### Task to complete:
Will you extract the entries word for word? Images should not appear in the copy.
== Segment start ==
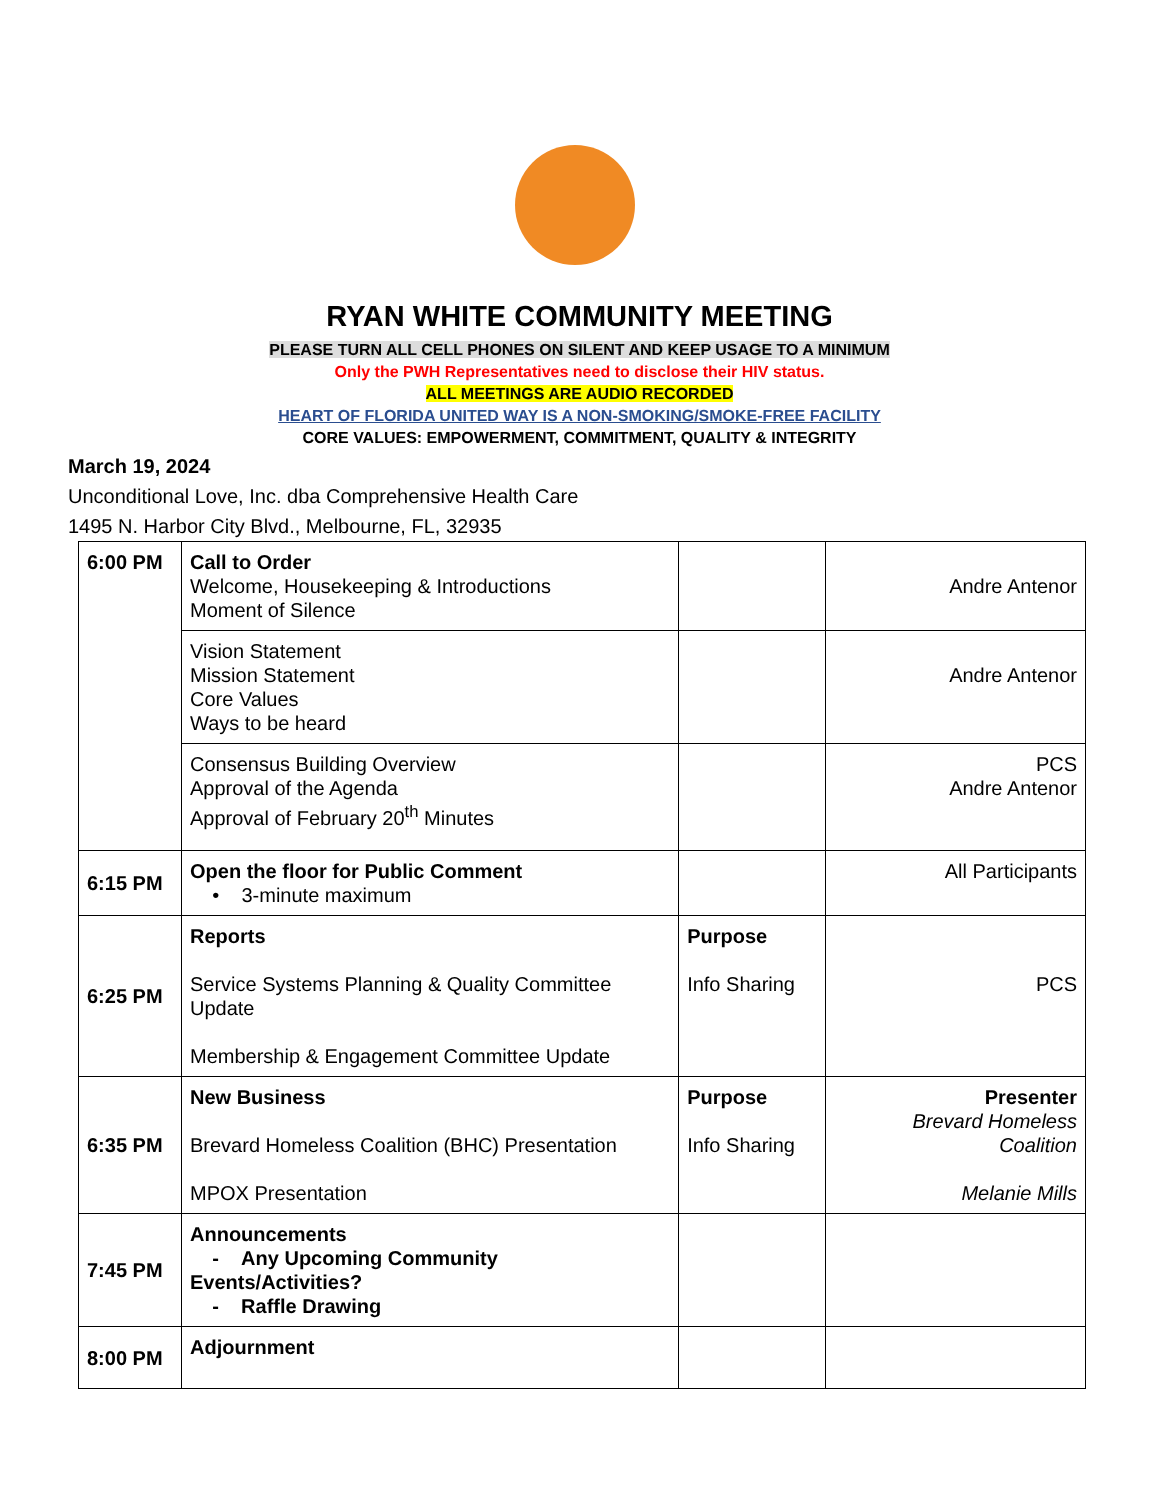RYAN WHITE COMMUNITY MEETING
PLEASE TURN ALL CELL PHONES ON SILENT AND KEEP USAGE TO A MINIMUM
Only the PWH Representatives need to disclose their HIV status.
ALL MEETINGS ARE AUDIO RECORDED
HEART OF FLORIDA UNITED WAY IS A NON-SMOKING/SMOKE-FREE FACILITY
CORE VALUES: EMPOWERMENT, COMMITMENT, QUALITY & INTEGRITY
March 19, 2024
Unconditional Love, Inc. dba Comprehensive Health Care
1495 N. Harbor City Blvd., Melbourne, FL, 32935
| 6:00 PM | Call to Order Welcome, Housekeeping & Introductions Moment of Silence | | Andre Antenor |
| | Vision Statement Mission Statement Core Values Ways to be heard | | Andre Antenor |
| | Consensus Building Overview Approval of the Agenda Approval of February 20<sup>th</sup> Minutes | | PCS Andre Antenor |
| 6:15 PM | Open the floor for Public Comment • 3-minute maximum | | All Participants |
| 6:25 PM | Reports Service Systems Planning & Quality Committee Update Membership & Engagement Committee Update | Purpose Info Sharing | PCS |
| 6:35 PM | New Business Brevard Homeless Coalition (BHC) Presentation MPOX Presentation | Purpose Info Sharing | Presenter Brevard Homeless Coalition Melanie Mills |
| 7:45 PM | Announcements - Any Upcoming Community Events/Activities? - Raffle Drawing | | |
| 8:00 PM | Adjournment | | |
== Segment end ==
### Response:
RYAN WHITE COMMUNITY MEETING
PLEASE TURN ALL CELL PHONES ON SILENT AND KEEP USAGE TO A MINIMUM
Only the PWH Representatives need to disclose their HIV status.
ALL MEETINGS ARE AUDIO RECORDED
HEART OF FLORIDA UNITED WAY IS A NON-SMOKING/SMOKE-FREE FACILITY
CORE VALUES: EMPOWERMENT, COMMITMENT, QUALITY & INTEGRITY
March 19, 2024
Unconditional Love, Inc. dba Comprehensive Health Care
1495 N. Harbor City Blvd., Melbourne, FL, 32935
| 6:00 PM | Call to Order Welcome, Housekeeping & Introductions Moment of Silence | | Andre Antenor |
| | Vision Statement Mission Statement Core Values Ways to be heard | | Andre Antenor |
| | Consensus Building Overview Approval of the Agenda Approval of February 20<sup>th</sup> Minutes | | PCS Andre Antenor |
| 6:15 PM | Open the floor for Public Comment • 3-minute maximum | | All Participants |
| 6:25 PM | Reports Service Systems Planning & Quality Committee Update Membership & Engagement Committee Update | Purpose Info Sharing | PCS |
| 6:35 PM | New Business Brevard Homeless Coalition (BHC) Presentation MPOX Presentation | Purpose Info Sharing | Presenter Brevard Homeless Coalition Melanie Mills |
| 7:45 PM | Announcements - Any Upcoming Community Events/Activities? - Raffle Drawing | | |
| 8:00 PM | Adjournment | | |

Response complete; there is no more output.